## TASKS FOR THIS EXERCISE
A) In the mouse iron-diet methods text, what voxel size was used for the µCT scans?
B) Translate this sentence from the mouse iron-diet methods text into Spanish: "All scanned regions of the femora and vertebrae consisted of 600 slices."
C) Carry on the mouse iron-diet methods text from the point where it stops.

## TEXT
++++++++

Materials and methods

Mice, diets, and experimental design

The animal procedures were conducted in compliance with the guidelines of the institutional animal care committee and in adherence to the ARRIVE guidelines. Furthermore, all experimental protocols were approved by the Landesdirektion Sachsen (TVV 20/2020). All mice were purchased from Janvier Laboratory (France) a week before initiating the experiments.

Male 129/Sv mice were housed under a 12 h light/dark cycle and a controlled temperature (23 °C), with food (standard chow diet containing 176 mg iron/kg, Ssniff V1534-3) and water ad libitum. At the age of 6 weeks, mice (n = 7–8 per group) were assigned to either a control chow diet (CD; Ssniff E15510-24 supplemented with 200 mg of iron/kg) or an iron rich diet (IRD; Ssniff E15510-24 supplemented with 20,000 mg carbonyl iron/kg) for 6 weeks.

Similarly, C57BL6/J mice were maintained in a 12 h light/dark cycle at a controlled temperature (23 °C), and provided unrestricted access to water and food. At 6 weeks of age, young C57BL/6J mice (n = 7–8 per group) were divided in two groups and fed either a CD or an IRD for a duration of 6 weeks. Additionally, adult C57BL/6J mice (12 weeks old, n = 7–8 per group) were placed on a CD or an IRD for 6 or 12 weeks.

In a separate setting, 129/Sv mice in parental cages were kept in a 12 h light/dark cycle at a controlled temperature (23 °C), water ad libitum, and with free access to a CD or an IRD as previously described. These diets were given three weeks prior to pregnancy and maintained throughout pregnancy, with the offspring receiving the same diet as the dams. At 4 weeks of age, mice from each diet were further divided into two subgroups: one fed a CD (n = 8–12) the other fed an IRD (n = 8–12) until they reached 12 weeks of age. Following the conclusion of dietary maintenance, all mice were subjected to anesthesia using a combination of ketamine (100 mg/kg) and xylazine (10 mg/kg) based on their body weight. Subsequently, blood was obtained through a cardiac puncture. To euthanize the animals, cervical dislocation was performed while they were still under anesthesia, and their tissues were collected for subsequent analysis.

Micro-computer tomography

µCT (vivaCT40, Scanco Medical) was performed on the excised femur and L4-vertebral body with an isotropic voxel size of 10.5 µm (70-kVp, 114 µA, and 200 ms integration time) and the threshold for bone set to 220 mg/HA/cm3. All scanned regions of the femora and vertebrae consisted of 600 slices. For the femur, manual contouring was employed to isolate the trabecular bone compartment (metaphysis, extending away from the growth plate), while in the vertebra, evaluation was focused around the center. For the cortical bone compartment was analyzed in the mid-shaft (diaphysis region midway between femoral head and distal condyles). Each compartment included regions spanning 100 slices. Established protocols from Scanco Medical were applied for the analysis. All µCT parameters were reported according to international guidelines23. Finally, the images were loaded for 3D visualization in the data viewer program supplied with the instrument.

++++++++

## THE DATA
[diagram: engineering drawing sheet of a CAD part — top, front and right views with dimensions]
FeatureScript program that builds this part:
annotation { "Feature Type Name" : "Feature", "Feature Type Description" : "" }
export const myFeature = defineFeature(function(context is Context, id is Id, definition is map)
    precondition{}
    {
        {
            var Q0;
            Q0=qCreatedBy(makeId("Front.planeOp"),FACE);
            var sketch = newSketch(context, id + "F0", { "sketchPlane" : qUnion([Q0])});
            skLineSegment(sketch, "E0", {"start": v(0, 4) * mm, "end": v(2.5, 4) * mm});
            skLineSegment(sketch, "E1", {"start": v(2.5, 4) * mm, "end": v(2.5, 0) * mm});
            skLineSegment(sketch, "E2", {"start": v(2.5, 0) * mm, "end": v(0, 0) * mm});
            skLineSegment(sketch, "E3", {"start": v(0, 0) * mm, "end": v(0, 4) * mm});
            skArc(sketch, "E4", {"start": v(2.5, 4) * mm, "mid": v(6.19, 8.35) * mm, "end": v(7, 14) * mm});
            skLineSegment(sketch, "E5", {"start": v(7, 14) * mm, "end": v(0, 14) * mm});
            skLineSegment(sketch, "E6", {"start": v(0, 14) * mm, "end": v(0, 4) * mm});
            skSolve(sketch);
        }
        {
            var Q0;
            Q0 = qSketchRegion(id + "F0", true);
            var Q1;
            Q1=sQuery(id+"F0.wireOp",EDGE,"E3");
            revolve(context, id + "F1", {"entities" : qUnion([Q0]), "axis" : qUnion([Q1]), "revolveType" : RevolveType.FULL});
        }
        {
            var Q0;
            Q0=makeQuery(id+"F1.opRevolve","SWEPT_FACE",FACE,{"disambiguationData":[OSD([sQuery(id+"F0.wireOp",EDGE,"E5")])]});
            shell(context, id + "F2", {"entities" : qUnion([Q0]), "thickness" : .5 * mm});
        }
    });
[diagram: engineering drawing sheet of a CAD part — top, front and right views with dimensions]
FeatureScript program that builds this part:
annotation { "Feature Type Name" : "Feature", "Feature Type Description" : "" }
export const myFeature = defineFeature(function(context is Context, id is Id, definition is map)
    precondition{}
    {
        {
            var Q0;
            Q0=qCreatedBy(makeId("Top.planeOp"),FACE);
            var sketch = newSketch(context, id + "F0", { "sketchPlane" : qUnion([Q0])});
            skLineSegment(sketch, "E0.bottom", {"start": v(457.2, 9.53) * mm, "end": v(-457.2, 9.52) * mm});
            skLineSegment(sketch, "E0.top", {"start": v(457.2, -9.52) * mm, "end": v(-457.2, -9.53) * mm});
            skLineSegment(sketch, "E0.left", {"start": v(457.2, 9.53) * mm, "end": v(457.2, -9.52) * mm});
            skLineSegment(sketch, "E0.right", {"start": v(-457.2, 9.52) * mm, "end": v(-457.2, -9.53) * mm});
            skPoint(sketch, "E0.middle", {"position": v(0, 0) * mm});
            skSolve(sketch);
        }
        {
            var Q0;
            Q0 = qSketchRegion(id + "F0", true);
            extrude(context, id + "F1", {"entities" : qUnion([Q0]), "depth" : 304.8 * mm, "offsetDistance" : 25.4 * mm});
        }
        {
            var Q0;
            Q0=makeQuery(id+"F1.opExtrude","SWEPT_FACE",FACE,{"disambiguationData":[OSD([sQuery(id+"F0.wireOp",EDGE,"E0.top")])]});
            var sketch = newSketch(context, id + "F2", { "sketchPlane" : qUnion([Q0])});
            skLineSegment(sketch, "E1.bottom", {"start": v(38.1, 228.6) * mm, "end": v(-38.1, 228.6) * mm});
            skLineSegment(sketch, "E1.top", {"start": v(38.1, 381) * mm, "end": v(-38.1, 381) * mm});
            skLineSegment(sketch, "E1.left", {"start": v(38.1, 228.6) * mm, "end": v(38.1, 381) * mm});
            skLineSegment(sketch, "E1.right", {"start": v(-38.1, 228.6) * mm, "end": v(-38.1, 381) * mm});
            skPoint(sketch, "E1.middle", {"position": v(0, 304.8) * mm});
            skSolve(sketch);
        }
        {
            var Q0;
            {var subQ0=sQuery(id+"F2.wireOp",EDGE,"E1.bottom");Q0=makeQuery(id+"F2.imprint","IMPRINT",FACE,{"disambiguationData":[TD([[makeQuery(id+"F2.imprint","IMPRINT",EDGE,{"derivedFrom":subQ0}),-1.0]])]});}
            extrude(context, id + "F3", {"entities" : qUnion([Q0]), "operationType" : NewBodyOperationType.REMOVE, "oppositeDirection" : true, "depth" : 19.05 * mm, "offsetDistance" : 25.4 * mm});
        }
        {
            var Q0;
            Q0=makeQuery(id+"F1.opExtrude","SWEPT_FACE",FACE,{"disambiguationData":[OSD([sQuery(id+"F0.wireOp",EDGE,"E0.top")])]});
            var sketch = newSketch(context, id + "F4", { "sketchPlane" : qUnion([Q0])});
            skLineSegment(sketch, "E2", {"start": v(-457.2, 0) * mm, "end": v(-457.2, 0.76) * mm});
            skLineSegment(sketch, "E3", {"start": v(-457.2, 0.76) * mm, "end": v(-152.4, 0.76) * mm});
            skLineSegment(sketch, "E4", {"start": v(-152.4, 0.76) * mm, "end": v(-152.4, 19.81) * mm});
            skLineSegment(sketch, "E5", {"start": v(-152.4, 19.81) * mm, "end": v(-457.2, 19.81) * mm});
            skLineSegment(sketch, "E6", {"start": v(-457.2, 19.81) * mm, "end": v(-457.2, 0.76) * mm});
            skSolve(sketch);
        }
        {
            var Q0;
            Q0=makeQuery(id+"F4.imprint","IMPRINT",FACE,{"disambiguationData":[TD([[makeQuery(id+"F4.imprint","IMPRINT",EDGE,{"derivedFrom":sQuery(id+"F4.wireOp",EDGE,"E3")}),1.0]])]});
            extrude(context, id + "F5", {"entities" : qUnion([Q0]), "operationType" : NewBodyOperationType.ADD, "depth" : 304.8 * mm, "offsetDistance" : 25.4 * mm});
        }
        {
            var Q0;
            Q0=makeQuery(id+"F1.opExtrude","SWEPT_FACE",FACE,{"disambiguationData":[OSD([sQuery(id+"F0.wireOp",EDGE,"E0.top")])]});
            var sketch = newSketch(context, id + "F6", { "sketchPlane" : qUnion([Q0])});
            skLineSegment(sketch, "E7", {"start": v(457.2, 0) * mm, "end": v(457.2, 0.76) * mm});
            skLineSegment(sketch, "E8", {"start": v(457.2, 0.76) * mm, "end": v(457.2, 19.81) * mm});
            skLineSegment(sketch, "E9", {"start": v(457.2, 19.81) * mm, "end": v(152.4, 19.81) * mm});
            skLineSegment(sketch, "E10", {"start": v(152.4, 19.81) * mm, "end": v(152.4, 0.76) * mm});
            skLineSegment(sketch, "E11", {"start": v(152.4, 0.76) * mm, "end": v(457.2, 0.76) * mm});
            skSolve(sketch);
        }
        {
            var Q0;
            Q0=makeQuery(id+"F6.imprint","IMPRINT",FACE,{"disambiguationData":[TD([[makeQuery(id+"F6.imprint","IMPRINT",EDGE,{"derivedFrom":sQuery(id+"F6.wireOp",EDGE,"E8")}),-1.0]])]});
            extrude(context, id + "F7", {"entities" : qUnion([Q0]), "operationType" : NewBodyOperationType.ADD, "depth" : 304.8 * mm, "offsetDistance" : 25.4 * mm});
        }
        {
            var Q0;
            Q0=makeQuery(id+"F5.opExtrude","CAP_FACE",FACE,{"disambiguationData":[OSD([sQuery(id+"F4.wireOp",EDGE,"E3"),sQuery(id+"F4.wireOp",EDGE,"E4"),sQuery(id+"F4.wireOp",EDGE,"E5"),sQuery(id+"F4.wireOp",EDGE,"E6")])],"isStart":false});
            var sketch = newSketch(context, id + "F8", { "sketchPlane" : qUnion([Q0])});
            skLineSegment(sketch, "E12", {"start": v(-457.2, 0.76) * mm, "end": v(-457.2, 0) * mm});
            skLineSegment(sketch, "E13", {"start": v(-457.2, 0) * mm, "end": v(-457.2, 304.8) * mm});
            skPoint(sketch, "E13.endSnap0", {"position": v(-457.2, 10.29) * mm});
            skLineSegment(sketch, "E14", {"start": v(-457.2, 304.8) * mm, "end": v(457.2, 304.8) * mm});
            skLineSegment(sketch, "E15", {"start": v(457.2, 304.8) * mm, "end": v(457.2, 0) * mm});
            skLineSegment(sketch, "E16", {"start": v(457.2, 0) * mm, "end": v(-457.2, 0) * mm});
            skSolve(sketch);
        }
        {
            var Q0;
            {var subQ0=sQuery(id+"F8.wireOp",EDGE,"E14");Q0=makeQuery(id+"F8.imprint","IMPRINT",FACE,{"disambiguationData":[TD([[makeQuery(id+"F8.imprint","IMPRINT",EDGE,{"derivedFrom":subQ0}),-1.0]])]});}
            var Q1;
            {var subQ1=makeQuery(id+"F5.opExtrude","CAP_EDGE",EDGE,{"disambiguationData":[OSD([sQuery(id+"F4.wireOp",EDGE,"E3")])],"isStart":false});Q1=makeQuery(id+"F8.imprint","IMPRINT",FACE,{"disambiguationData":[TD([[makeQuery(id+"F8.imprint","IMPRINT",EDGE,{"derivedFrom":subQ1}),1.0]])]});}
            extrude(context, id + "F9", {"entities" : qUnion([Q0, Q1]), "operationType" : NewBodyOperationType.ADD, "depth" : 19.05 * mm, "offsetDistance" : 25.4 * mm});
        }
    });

++++++++

## TASK-BY-TASK ANSWERS
A) An isotropic voxel size of 10.5 µm.

B) Todas las regiones escaneadas de los fémures y las vértebras constaban de 600 cortes.

C)
Hematological parameters and systemic iron measurements

To evaluate hematological parameters, a blood sample was obtained using an EDTA tube and subsequently diluted at a 1:3 ratio with NaCl 0.9%. This diluted sample was then subjected to analysis using the automated cell counter XN-1000 (Sysmex). For the assessment of serum iron levels, blood was collected in a non-coated plastic tube and subsequently centrifuged at 3000 rpm for 20 min. The resulting serum was utilized to determine serum iron concentration (SFBC) and unsaturated iron binding capacity (UIBC), employing colorimetric assays with the SFBC and UIBC kits (BioLabo). Transferrin saturation was calculated using the formula: (SFBC/(SFBC + UIBC)) × 100. Non-heme iron content in the liver and tibial shaft (when specified with or without bone marrow) was assessed using the bathophenanthroline colorimetric method in dried tissue24. Values are reported as µg/g of dry weight tissue.

Serum bone markers

Serum levels of pro-collagen type 1 N-terminal peptide (PINP) and C-terminal telopeptide of type I collagen (CTX-I), which serve as markers of bone turnover, were determined using ELISAs according to the manufacturer`s protocol (Immunodiagnostics).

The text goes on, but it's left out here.